- **Material for this exercise**
____________

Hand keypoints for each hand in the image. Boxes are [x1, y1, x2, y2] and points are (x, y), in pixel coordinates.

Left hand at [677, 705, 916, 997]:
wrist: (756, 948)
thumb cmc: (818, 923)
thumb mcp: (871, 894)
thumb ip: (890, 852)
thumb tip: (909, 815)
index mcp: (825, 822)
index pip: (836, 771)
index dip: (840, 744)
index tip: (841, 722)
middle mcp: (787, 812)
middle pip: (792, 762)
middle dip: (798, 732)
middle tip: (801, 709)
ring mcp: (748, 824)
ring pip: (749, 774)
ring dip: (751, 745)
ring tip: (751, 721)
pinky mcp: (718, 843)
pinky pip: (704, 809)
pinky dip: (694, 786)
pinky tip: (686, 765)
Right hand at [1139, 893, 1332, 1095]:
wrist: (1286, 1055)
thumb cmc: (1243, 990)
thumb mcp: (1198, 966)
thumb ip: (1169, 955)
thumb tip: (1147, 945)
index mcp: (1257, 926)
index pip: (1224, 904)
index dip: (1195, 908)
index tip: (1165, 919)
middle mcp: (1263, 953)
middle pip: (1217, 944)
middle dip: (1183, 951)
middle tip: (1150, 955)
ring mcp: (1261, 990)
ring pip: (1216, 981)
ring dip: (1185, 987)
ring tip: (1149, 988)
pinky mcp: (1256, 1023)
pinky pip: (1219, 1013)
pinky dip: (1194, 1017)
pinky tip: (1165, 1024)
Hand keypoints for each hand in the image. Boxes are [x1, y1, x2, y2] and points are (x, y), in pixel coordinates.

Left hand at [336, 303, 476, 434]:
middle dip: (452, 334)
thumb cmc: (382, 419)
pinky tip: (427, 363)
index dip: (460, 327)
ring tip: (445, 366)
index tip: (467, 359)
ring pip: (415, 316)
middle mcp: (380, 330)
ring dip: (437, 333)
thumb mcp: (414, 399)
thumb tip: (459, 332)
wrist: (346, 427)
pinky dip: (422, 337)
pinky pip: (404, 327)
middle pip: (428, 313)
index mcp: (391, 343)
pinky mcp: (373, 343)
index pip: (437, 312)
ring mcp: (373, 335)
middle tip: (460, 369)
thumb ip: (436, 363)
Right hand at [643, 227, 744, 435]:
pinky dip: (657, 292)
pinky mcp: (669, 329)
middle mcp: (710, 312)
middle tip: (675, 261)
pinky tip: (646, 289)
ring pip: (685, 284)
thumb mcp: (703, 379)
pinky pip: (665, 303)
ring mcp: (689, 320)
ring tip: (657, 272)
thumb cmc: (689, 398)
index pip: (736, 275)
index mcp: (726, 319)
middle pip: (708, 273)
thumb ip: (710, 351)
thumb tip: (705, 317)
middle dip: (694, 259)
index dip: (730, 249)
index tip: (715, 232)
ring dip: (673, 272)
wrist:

____________

- **Required work**
The records above are to be reproduced exactly, with nothing left out.

- **Response to this task**
Hand keypoints for each hand in the image. Boxes are [x1, y1, x2, y2] and points are (x, y), in pixel coordinates.

Left hand at [677, 705, 916, 997]:
wrist: (756, 948)
thumb cmc: (818, 923)
thumb mcp: (871, 894)
thumb ip: (890, 852)
thumb tip: (909, 815)
index mcp: (825, 822)
index pip: (836, 771)
index dip: (840, 744)
index tip: (841, 722)
middle mcp: (787, 812)
middle pip: (792, 762)
middle dip: (798, 732)
middle tip: (801, 709)
ring mcp: (748, 824)
ring pip: (749, 774)
ring dip: (751, 745)
ring tip: (751, 721)
pinky mcp: (718, 843)
pinky pip: (704, 809)
pinky dip: (694, 786)
pinky tip: (686, 765)
Right hand at [1139, 893, 1332, 1095]:
wrist: (1286, 1055)
thumb cmc: (1243, 990)
thumb mcp: (1198, 966)
thumb ip: (1169, 955)
thumb tip: (1147, 945)
index mcp: (1257, 926)
index pip: (1224, 904)
index dip: (1195, 908)
index tip: (1165, 919)
middle mcp: (1263, 953)
middle pip: (1217, 944)
middle dip: (1183, 951)
middle tip: (1150, 955)
ring mcp: (1261, 990)
ring pip: (1216, 981)
ring dip: (1185, 987)
ring tip: (1149, 988)
pinky mcp: (1256, 1023)
pinky pip: (1219, 1013)
pinky dip: (1194, 1017)
pinky tip: (1165, 1024)
Hand keypoints for each hand in the image. Boxes are [x1, y1, x2, y2] and points are (x, y), in pixel coordinates.

Left hand at [336, 303, 476, 434]:
middle dip: (452, 334)
thumb cmc: (382, 419)
pinky tip: (427, 363)
index dip: (460, 327)
ring tip: (445, 366)
index tip: (467, 359)
ring pip: (415, 316)
middle mcp: (380, 330)
ring dip: (437, 333)
thumb mcp: (414, 399)
thumb tip: (459, 332)
wrist: (346, 427)
pinky dip: (422, 337)
pinky pip: (404, 327)
middle pip: (428, 313)
index mcp: (391, 343)
pinky mcp: (373, 343)
index pip: (437, 312)
ring mcp: (373, 335)
middle tip: (460, 369)
thumb ip: (436, 363)
Right hand at [643, 227, 744, 435]:
pinky dip: (657, 292)
pinky mcp: (669, 329)
middle mcp: (710, 312)
middle tip: (675, 261)
pinky tip: (646, 289)
ring pip: (685, 284)
thumb mcp: (703, 379)
pinky pip: (665, 303)
ring mcp: (689, 320)
ring tip: (657, 272)
thumb cmc: (689, 398)
index pip: (736, 275)
index mcp: (726, 319)
middle pip: (708, 273)
thumb ip: (710, 351)
thumb tip: (705, 317)
middle dip: (694, 259)
index dip: (730, 249)
index tip: (715, 232)
ring dip: (673, 272)
wrist:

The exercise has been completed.